LAWS(SC)-2009-5-163

MAHAVIR PRASAD Vs. RATAN LAL

Decided On May 14, 2009
MAHAVIR PRASAD Appellant
V/S
RATAN LAL Respondents

JUDGEMENT

(1.) This appeal is directed against the judgment of the Single Bench of the Rajasthan High Court dated 13th December 2000 whereby the order of the Civil Judge, Senior Division, Sikar dated 24th October 2000 dismissing the application under Order 6 Rule 17 of the CPC seeking to amend the plaint, has been reversed. The facts are as under:

(2.) On 10th October 1974, one Bhanwarlal son of Gulab Chand, the brother of the respondent herein Ratan Lal, created a trust styled as Shri Gulabchand Bhanwarlal Sethi Smriti Nidhi Pranyas Trust. The trust deed was duly registered with the Sub-Registrar, Sikar on the same day. On 27th January 1976, Ratan Lal filed a suit for partition and declaration against the trustees with respect to the property which formed a part of the trust. The Civil Judge, Senior Division framed the requisite issues on 19th August 1977 and after trial a preliminary decree was passed on 25th May 1979 holding that Ratan Lal was entitled to a half share in the property and was therefore entitled to a partition by separate possession by metes and bounds. No appeal was preferred against this decree by either party. Four of the six trustees thereafter passed away and the remaining two trustees, the appellants herein, moved an application on 27th March 1999 for the passing of the final decree.
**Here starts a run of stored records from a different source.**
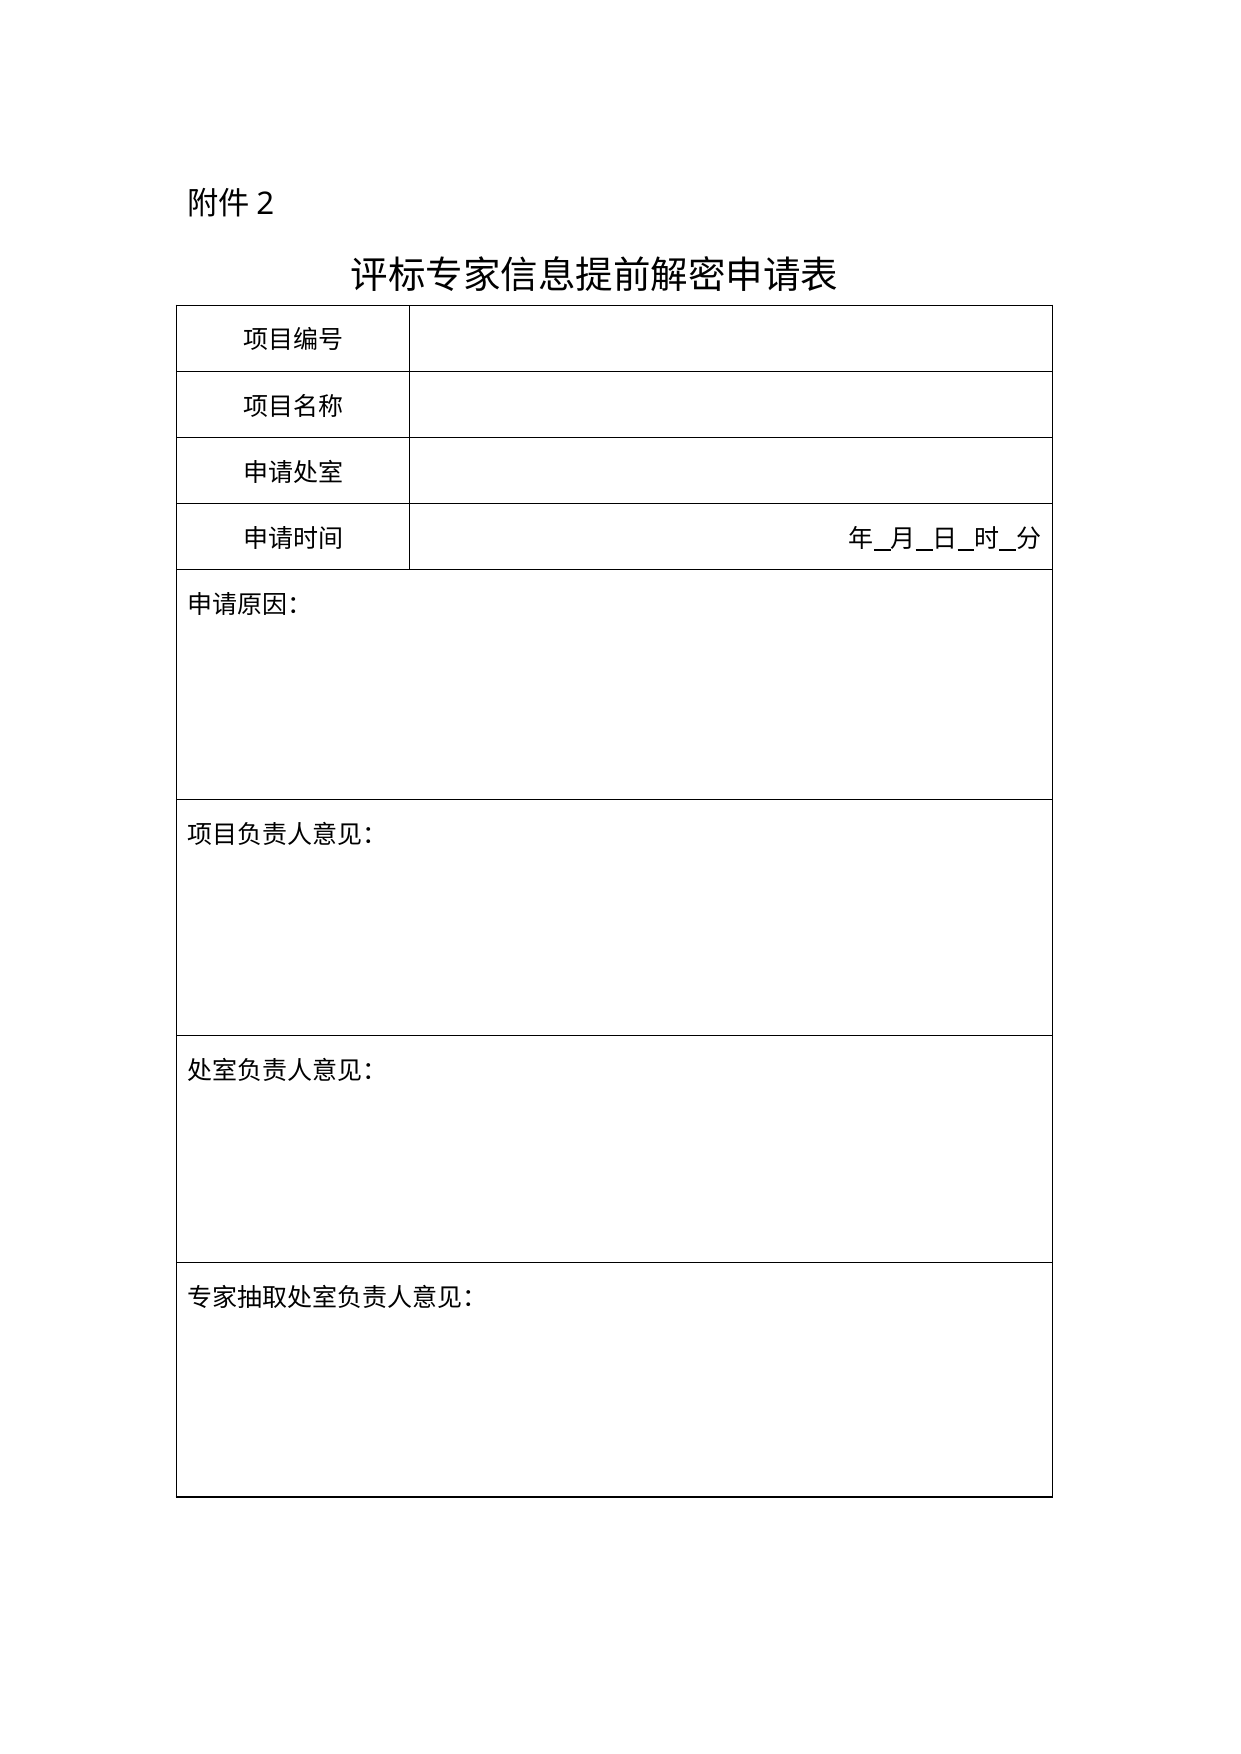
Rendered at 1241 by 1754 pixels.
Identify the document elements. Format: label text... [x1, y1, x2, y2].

table_header 项目编号 [177, 306, 409, 371]
table_cell [410, 372, 1052, 437]
table_cell 处室负责人意见： [177, 1036, 1052, 1262]
table_cell 项目名称 [177, 372, 409, 437]
table_header [410, 306, 1052, 371]
table_cell 年 月 日 时 分 [410, 504, 1052, 569]
table_cell 申请原因： [177, 570, 1052, 799]
table_cell 项目负责人意见： [177, 800, 1052, 1035]
text 评标专家信息提前解密申请表 [45, 239, 1144, 304]
text 附件2 [181, 162, 1059, 239]
table_cell 申请时间 [177, 504, 409, 569]
table_cell [410, 438, 1052, 503]
table_cell 申请处室 [177, 438, 409, 503]
table_cell 专家抽取处室负责人意见： [177, 1263, 1052, 1496]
Ratan Lal at this stage moved an application dated 28th August 2000 under Order 6 Rule 17 for amendment of the plaint now claiming the ownership of the entire trust property, inter alia, on the ground that the property was a joint family property consisting of himself and his brother, the deceased defendant No. 1 Bhanwarlal, and alleging that Bhanwarlal had not created the trust as he had abandoned the idea of doing so and he (Ratan Lal) as sole heir, was thus, entitled to a decree for the entire property. The appellant filed a reply dated 13th September 2000 to the said application taking several pleas. As already mentioned above, the amendment application was dismissed by the Civil Judge vide order dated 24th October 2000 and the said order has been set aside by the High Court vide the impugned order dated 13th December 2000 and a direction has been issued that the amendment should be allowed in the preliminary decree so that the matter may be finally determined when the final decree is prepared. It is against this order that the present appeal has been filed.

(3.) Mr. Mridul, the learned Counsel for the appellant, has argued that the order of the High Court was based on a misconception as the prayer in the application under Order 6 Rule 17 was for an amendment to the plaint and not for an amendment to the preliminary decree and as such the very basis of the order was erroneous as to the relief claimed. He has also pleaded that the application filed about 20 years after the preliminary decree had been passed was highly belated and ought to have been dismissed on that very short ground. He has finally submitted that the finding of the trial court which had not been reversed by the High Court, was that a new case was sought to be put up by the amendment which was not permissible under law.